Frequency synthesis

gabor

unread,

Jul 10, 2007, 10:03:57 AM7/10/07

to

I seem to remember a number of threads about generating a fractional
frequency
for such things as baud rate. One approach is to use DDS, usually
with a
power of two divisor. For large numbers of bits you can get good
frequency
resolution, but you always end up with cycle jitter when your output
frequency
is not a power of two division of the input frequency. Also any
fraction not
reduceable to n over a power of two will not come out exact.

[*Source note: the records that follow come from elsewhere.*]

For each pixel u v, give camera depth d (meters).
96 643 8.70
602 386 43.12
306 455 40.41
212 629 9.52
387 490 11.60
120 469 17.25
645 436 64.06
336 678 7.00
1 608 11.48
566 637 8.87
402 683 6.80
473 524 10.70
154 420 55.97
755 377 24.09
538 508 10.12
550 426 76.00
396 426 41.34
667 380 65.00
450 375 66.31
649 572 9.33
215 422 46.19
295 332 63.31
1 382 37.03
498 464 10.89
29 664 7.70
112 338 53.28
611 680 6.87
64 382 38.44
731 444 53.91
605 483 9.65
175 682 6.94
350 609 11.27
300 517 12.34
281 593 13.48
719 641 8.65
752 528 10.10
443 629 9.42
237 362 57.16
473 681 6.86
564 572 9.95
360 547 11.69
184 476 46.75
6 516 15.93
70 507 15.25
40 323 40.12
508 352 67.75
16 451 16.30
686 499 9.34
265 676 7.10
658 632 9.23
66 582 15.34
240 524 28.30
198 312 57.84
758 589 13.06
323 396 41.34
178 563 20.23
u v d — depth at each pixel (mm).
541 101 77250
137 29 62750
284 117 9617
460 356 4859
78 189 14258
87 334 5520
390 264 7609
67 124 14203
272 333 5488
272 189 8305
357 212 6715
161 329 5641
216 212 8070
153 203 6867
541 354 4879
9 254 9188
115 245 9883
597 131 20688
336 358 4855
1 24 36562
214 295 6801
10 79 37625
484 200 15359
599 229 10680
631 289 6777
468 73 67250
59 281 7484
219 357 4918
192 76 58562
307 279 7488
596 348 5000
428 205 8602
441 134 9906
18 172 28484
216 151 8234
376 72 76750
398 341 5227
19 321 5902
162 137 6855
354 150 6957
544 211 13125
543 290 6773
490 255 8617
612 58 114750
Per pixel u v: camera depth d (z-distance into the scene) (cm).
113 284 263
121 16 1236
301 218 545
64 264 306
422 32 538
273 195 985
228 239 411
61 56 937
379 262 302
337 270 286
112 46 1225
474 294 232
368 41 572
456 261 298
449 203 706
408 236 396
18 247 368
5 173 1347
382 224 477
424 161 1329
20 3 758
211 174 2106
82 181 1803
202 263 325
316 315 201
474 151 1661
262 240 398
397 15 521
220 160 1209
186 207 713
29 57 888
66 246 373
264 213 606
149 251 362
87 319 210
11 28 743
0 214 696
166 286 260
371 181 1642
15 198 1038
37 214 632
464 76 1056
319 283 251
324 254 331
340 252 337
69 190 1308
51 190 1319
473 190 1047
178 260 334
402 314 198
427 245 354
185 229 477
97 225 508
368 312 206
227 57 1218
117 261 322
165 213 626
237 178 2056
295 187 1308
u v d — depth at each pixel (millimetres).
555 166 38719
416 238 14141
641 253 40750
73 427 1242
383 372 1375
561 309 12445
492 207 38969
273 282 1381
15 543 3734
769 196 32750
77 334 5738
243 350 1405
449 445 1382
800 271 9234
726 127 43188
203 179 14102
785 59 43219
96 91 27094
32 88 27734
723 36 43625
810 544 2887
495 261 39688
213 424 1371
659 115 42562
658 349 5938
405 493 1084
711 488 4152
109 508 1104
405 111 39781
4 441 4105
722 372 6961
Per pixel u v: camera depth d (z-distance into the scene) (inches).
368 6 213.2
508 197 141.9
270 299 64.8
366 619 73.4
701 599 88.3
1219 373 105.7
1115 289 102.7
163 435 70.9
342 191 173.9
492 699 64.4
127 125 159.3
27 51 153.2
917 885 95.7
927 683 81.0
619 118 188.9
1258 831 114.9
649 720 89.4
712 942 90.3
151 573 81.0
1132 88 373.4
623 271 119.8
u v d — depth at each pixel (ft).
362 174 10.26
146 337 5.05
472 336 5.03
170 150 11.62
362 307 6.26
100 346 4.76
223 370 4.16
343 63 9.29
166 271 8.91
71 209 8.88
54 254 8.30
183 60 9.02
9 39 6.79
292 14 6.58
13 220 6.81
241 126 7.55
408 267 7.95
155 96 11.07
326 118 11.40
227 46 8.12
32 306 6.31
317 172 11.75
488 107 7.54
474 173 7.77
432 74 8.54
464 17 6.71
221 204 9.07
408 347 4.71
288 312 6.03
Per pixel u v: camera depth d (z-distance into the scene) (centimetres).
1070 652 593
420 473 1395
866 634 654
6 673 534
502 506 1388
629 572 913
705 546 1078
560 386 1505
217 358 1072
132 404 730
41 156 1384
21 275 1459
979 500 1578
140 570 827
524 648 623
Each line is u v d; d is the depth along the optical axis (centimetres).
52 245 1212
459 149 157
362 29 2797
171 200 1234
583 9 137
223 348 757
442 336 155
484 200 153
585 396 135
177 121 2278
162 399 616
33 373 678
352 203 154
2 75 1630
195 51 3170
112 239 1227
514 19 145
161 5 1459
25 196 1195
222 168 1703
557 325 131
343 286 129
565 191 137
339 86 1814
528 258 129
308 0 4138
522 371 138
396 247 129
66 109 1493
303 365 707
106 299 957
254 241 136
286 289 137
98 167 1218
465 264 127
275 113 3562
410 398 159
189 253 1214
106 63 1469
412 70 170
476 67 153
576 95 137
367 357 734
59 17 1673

This code uses DDS with a variable divisor to allow jitter free output
for integer division of the input frequency, and exact fractional
frequencies with the usual induced cycle jitter for other
frequencies. The output is relatively square and must be less than
or equal to 1/2 the input frequency. If you want to use the code
to generate a clock enable instead of a square wave, the
output rate can go up to the input frequency as noted below.

module freq_synth
(
clk,
clr,
m,
d,
q
);

input clk; // Frequency reference in
input clr; // Asynchronous reset
input [15:0] m; // Frequency multiplier
input [15:0] d; // Frequency divider
output q; // synthesized clock out

// This module takes the input reference frequency and
// generates an output frequency of m / 2d times that
// frequency. d must be greater than or equal to m.
// For 200 MHz input, the maximum output frequency is
// 100 MHz (d == m).

reg q;
reg [17:0] a, b, diff; // counters and comparators (2 extra bits)

always @*
diff = b - a; // keep track of difference

always @ (posedge clk or posedge clr)
if (clr)
begin
q <= 0;
a <= 0;
b <= 0;
end
else
begin
a <= a + m; // a counts up by multiplier (always)
if (diff[17]) // if a gets ahead of b
begin
// count up by divider value and toggle the output
b <= b + d;
// Instead of complementing q, for a clock enable you could
// set q to 1 here and clear it otherwise:
q <= !q;
end
end

endmodule

John_H

unread,

Jul 10, 2007, 12:40:26 PM7/10/07

to

Gabor,

Rather than having two accumulators and a diffence calculation, why not use
a single accumulator?

While the accumulator doesn't oveflow, the accumulator is a<=a+m.

When the accumulator overflow, instead add m and subtract d at the same time
where the m-d constant is stored as one value, a<=a+m_d where m_d==m-d.

The mux-input accumulator is a simple implementation in Xilinx FPGAs, giving
the maximum accumulator performance if the overflow is pipelined.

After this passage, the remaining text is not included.